The hunger-striking women will also end their protest in the Trg Francuske Republike Square outside the privately-owned factory and resume it on the factory's premises.

The hunger strike will be terminated after the workers received promises that the ministry would contact social welfare centres to pay them a one-off allowance and try to organise a meeting with commercial banks to postpone the collection of loan installments from the workers' accounts as they have not received salaries for several months.

The ministry will convene a meeting with the owners, management and supervisory board of Kamensko on Tuesday to ask them why they did not launch the procedure for official receivership and the company's restructuring.

The leader of the trade union of workers in the textile, footwear, leather and rubber industries, Svjetlana Sokcevic, said after today's meeting that she believed that the procedure for putting Kamensko into official receivership would be launched in two or three weeks' time.
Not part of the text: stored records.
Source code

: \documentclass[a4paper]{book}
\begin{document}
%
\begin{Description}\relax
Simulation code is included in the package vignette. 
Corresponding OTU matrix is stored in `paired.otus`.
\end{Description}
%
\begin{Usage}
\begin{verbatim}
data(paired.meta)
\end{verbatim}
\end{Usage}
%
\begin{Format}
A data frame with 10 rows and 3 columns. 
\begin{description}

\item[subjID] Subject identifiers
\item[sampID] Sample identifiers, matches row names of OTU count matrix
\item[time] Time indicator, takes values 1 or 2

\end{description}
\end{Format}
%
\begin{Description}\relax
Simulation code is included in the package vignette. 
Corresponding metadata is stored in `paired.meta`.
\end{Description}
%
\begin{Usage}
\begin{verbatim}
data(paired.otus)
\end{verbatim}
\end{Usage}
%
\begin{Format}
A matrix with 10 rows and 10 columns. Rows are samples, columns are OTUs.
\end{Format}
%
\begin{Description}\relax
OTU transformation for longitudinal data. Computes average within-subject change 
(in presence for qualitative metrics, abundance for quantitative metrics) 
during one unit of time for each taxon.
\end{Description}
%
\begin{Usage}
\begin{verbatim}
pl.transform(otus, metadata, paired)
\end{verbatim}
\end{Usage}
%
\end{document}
This procedure will enable the workers of this loss-making factory to receive unemployment benefits and some other claims.

The union leader accused the government of failing to implement anything of what was agreed at a meeting on the textile sector on 30 November 2009. Since then, 5,000 workers in this sector have lost their jobs, Sokcevic said.

The Croatian Independent Trade Unions' Federation (NHS) leader, Kresimir Sever, asked how come the finance ministry had not responded to the fact that the Kamensko management had not been paying contributions for health and pension insurance for months.

He also speculated that the company was being pushed into problems on purpose due to its attractive location in the centre of Zagreb so that after its possible closure a park or a block of flats and offices could be built on that site. Sever called on the Office of the Chief State Prosecutor to investigate the case.